THE PROBLEM:
From the records below, set down exactly the lines starting with the line that contains "h, 18: 8.2 -> 8.5" and going on through the line that contains "dbh, 24: 16.2 -> 24.5". Nothing else is wanted.

EXERCISE DATA:
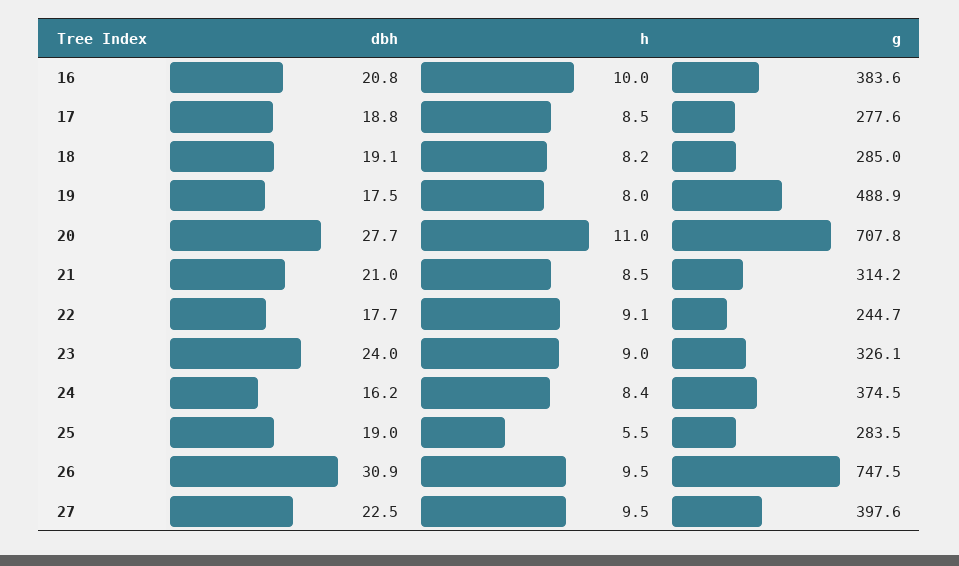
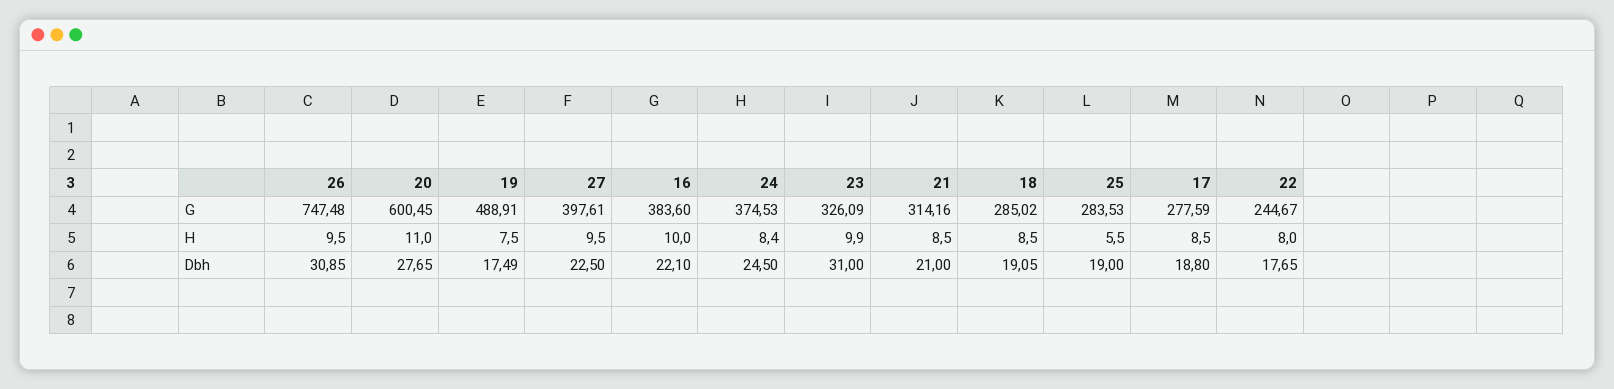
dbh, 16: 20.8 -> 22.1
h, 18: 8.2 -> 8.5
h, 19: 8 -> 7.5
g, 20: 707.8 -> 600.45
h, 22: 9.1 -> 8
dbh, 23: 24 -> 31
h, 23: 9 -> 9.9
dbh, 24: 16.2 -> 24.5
* * *
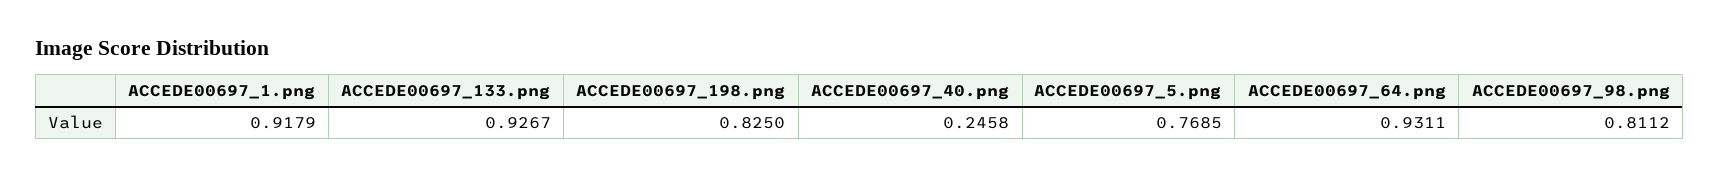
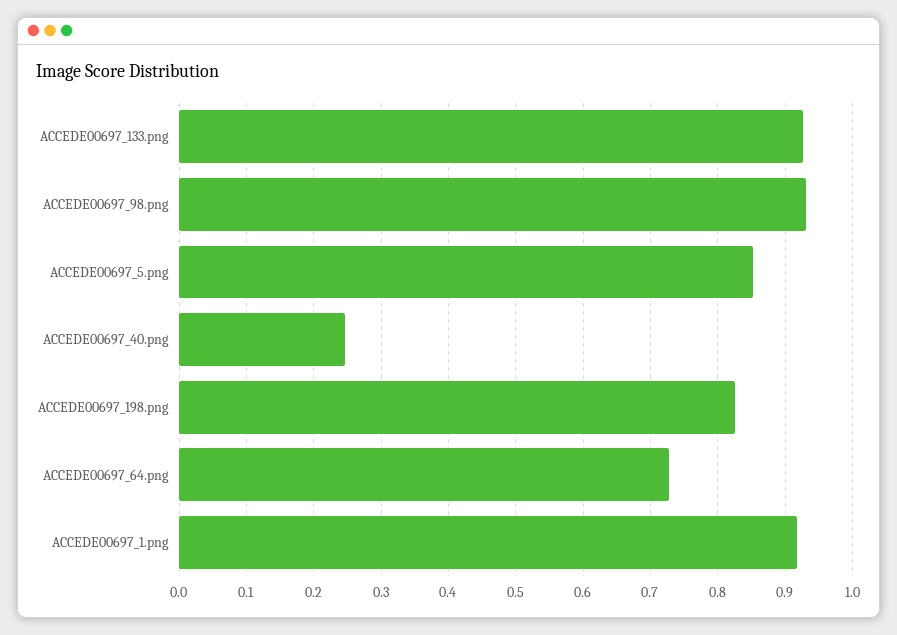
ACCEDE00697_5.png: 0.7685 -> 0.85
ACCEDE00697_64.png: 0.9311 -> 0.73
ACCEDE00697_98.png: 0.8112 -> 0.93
...
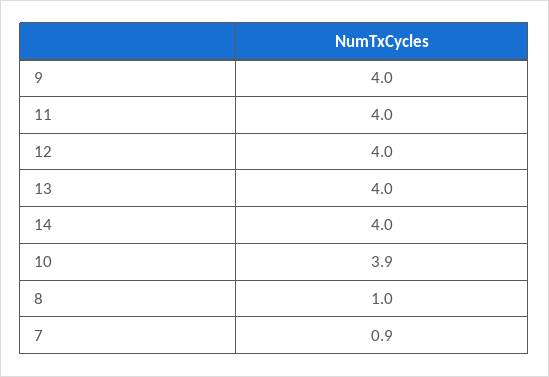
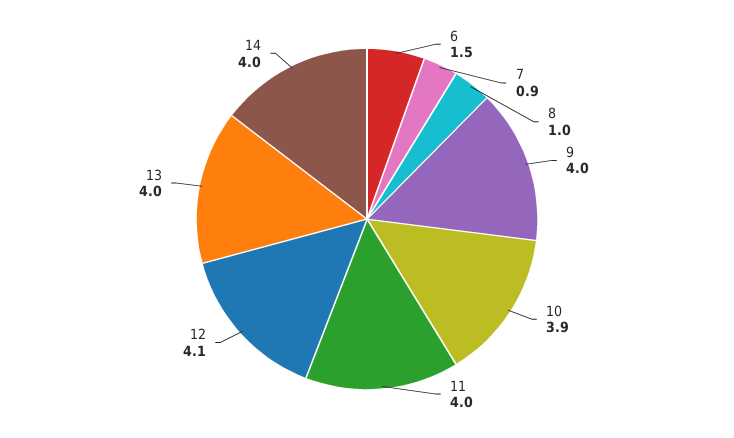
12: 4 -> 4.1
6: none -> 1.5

PROBLEM SOLUTION:
h, 18: 8.2 -> 8.5
h, 19: 8 -> 7.5
g, 20: 707.8 -> 600.45
h, 22: 9.1 -> 8
dbh, 23: 24 -> 31
h, 23: 9 -> 9.9
dbh, 24: 16.2 -> 24.5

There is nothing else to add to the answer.